#### Written exercise
Please repeat these lines word for word, starting at the line that contains "picture [157, 899, 1076, 1594]" and ending at the last line of the items.

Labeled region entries

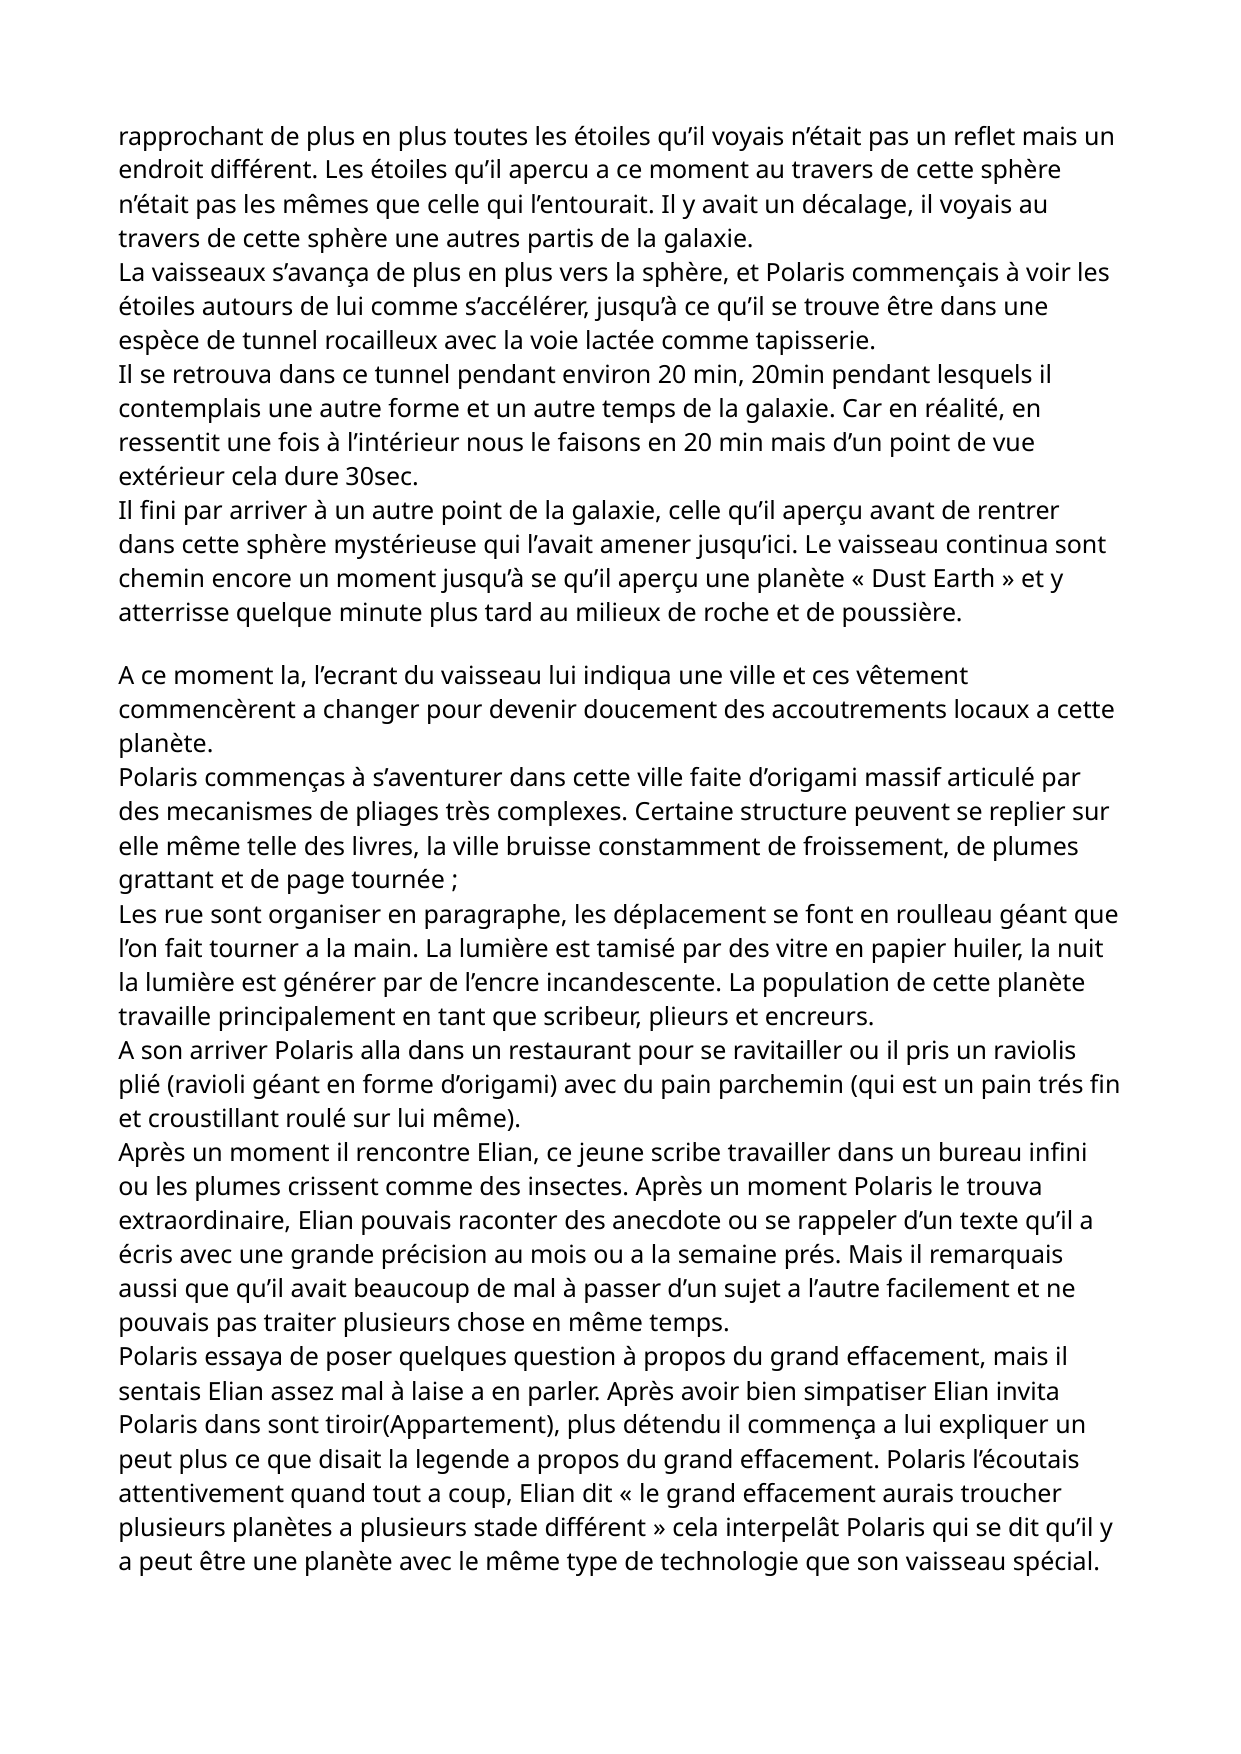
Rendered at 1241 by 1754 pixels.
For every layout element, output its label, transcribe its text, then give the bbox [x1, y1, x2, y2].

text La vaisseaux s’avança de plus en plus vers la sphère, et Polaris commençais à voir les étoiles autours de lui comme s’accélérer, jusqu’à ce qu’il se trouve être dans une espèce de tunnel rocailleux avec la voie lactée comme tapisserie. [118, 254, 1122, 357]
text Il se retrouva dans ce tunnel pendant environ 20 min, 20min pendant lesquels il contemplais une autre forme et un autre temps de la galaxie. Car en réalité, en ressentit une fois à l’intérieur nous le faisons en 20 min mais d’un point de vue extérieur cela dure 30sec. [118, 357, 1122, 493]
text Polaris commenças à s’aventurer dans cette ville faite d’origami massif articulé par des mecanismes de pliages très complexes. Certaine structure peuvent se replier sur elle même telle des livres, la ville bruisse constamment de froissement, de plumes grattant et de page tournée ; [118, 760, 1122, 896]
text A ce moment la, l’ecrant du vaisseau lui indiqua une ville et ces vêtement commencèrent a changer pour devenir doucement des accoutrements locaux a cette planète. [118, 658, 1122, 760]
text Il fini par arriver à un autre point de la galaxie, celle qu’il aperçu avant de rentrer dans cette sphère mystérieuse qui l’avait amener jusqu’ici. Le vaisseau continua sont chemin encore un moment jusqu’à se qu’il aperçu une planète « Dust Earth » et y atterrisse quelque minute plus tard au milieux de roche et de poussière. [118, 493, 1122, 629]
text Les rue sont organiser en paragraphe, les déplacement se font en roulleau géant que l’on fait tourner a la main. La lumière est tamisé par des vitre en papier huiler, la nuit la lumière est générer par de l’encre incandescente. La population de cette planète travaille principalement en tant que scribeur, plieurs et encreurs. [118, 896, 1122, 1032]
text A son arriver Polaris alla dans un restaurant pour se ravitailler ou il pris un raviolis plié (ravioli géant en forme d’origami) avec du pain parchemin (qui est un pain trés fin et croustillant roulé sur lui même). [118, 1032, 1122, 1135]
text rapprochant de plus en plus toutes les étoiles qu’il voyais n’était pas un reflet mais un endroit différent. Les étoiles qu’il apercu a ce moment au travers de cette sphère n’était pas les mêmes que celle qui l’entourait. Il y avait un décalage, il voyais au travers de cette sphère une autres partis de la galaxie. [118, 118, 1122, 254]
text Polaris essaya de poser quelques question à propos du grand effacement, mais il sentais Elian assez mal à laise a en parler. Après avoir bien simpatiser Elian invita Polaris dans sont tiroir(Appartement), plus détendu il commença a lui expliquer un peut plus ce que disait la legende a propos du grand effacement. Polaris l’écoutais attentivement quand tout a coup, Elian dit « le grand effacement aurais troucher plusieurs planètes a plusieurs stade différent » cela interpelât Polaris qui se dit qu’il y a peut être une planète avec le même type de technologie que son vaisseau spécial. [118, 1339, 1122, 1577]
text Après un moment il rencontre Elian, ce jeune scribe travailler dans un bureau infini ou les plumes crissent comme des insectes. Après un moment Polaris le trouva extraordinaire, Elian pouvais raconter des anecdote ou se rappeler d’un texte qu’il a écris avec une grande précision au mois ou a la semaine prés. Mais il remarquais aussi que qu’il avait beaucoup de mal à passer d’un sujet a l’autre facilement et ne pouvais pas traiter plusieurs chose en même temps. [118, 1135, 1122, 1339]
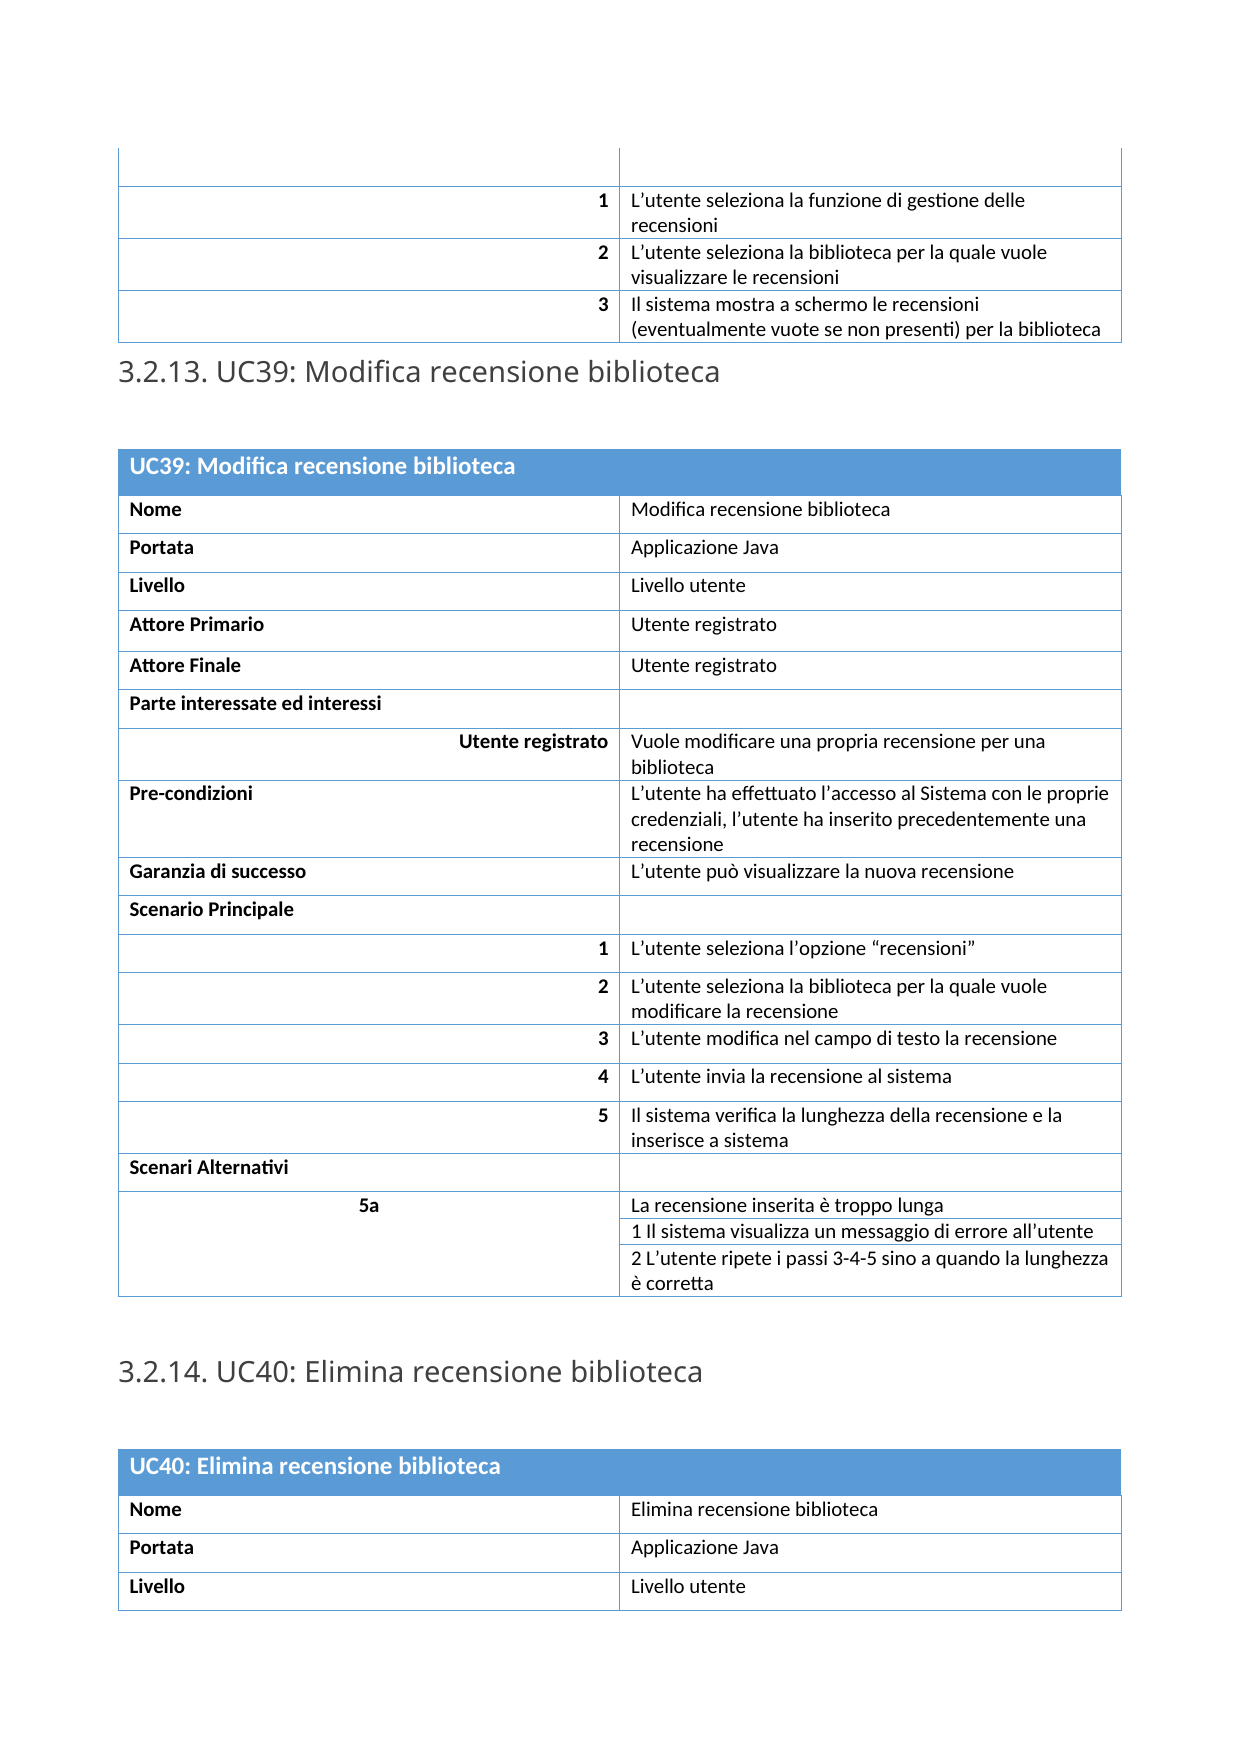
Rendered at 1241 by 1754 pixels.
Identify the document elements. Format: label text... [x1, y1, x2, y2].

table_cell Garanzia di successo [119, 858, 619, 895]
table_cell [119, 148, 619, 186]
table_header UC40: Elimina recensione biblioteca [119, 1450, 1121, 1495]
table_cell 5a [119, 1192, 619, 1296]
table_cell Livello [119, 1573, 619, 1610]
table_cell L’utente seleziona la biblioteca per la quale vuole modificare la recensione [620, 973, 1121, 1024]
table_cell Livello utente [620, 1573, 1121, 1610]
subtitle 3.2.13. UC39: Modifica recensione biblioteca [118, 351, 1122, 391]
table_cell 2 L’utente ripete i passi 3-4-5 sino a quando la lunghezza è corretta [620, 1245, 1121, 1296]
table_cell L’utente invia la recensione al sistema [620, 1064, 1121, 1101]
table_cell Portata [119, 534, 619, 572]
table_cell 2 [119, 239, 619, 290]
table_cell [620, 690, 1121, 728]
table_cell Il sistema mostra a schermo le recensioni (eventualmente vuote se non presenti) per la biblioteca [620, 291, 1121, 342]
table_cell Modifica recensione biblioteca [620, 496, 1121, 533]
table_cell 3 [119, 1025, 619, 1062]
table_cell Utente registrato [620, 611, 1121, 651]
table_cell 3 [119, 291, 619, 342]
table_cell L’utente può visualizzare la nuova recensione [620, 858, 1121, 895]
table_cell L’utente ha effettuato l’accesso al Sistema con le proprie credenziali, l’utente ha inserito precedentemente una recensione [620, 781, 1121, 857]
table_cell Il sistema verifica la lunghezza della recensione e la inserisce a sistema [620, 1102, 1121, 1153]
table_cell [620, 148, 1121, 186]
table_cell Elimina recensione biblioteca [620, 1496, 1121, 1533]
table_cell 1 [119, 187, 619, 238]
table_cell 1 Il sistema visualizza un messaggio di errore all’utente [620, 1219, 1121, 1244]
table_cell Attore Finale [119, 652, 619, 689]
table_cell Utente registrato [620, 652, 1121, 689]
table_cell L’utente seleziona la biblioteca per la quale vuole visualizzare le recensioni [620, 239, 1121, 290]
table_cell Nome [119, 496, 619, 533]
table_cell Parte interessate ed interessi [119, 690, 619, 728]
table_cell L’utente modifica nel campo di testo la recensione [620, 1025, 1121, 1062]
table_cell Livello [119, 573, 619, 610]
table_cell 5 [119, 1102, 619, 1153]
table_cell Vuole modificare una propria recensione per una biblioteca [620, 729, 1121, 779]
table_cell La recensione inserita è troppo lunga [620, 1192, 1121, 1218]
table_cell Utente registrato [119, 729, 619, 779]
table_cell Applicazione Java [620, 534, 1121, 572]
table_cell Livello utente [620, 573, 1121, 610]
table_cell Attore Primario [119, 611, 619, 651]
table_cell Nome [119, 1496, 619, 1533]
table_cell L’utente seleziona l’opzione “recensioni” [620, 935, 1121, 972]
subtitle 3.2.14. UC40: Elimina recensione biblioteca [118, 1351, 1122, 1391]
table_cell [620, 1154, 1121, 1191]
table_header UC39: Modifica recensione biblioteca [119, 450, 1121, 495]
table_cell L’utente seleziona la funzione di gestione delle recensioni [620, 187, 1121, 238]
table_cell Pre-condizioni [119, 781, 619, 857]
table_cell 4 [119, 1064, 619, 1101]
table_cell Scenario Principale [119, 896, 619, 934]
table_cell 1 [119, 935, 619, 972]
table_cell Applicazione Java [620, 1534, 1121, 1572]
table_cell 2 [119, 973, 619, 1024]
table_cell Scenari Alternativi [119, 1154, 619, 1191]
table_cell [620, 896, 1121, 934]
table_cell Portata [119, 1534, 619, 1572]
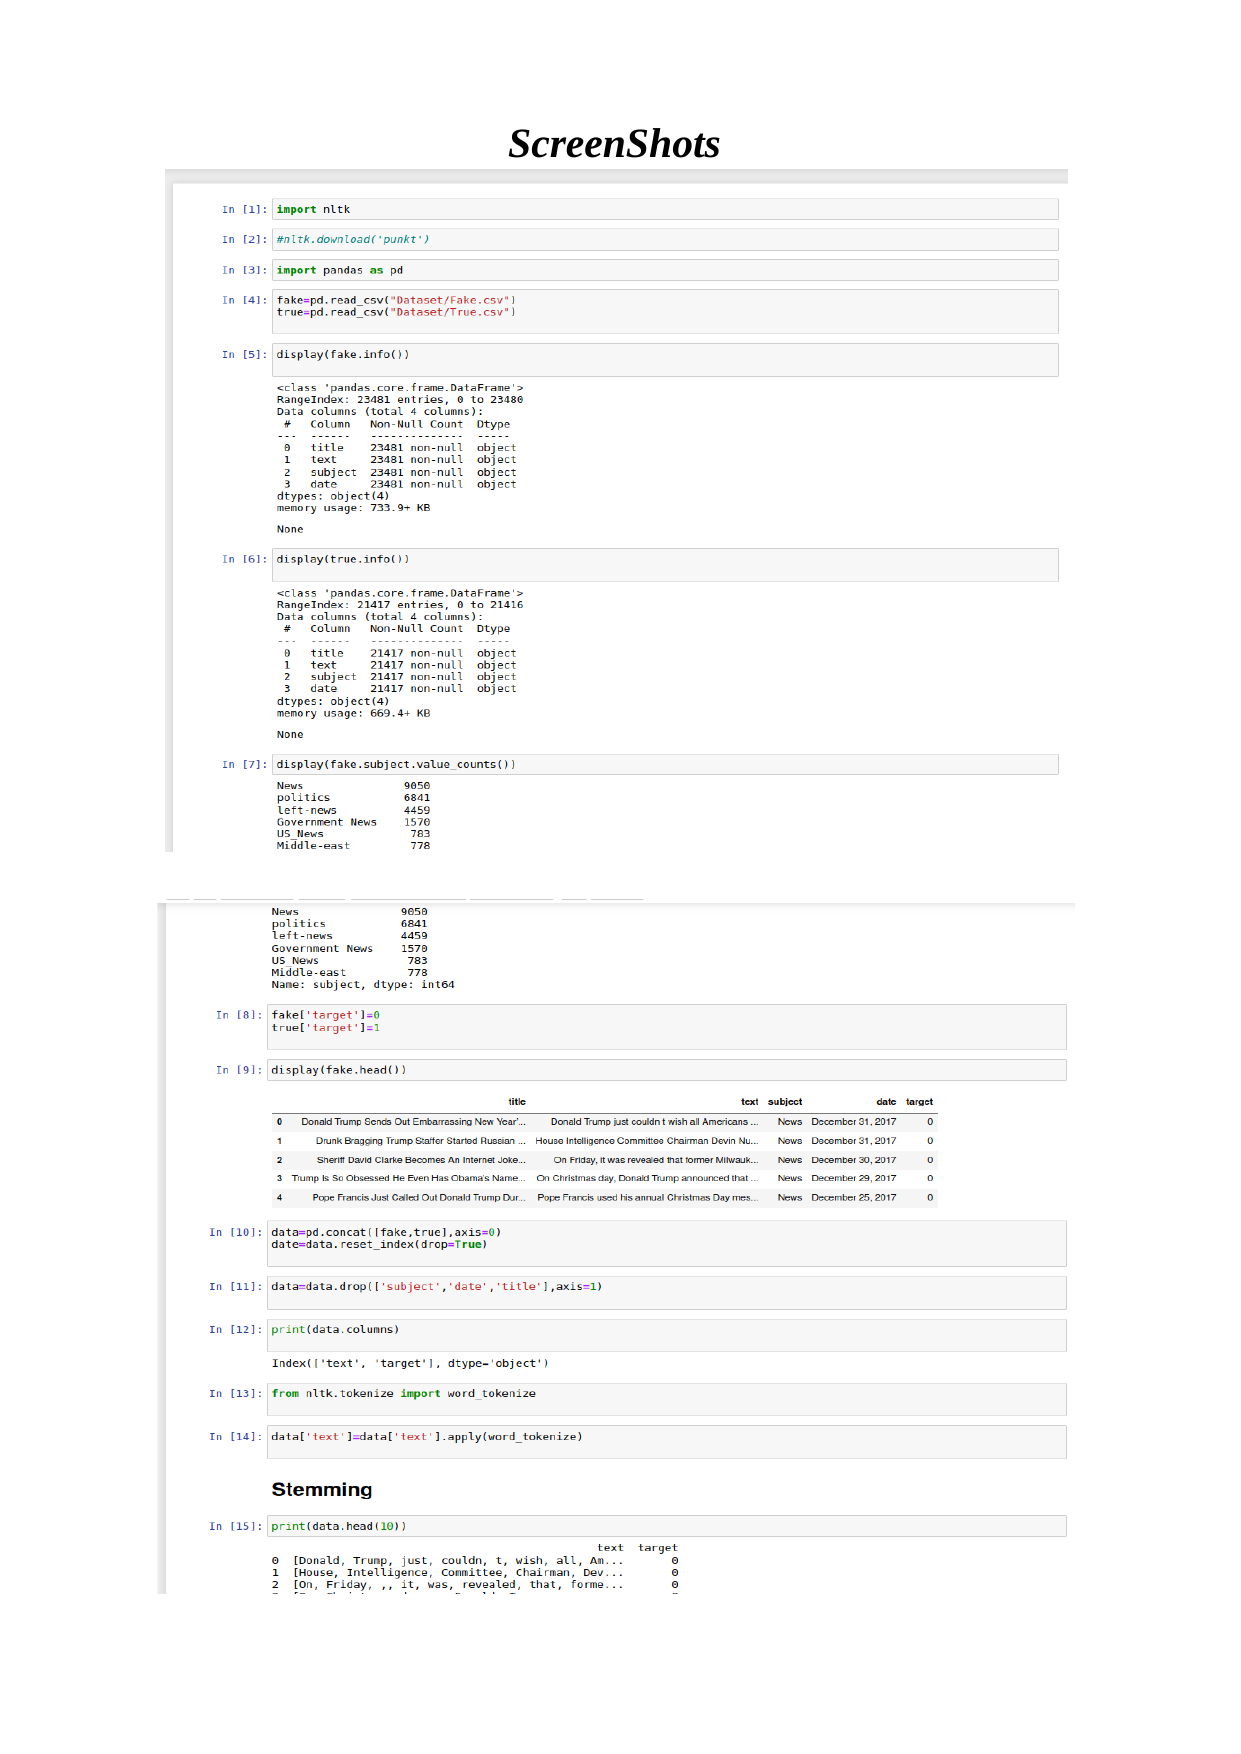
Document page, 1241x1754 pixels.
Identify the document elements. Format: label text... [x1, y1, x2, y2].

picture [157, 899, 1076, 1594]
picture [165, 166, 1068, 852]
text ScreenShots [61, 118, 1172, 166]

#### Solved exercise
picture [157, 899, 1076, 1594]
picture [165, 166, 1068, 852]
text ScreenShots [61, 118, 1172, 166]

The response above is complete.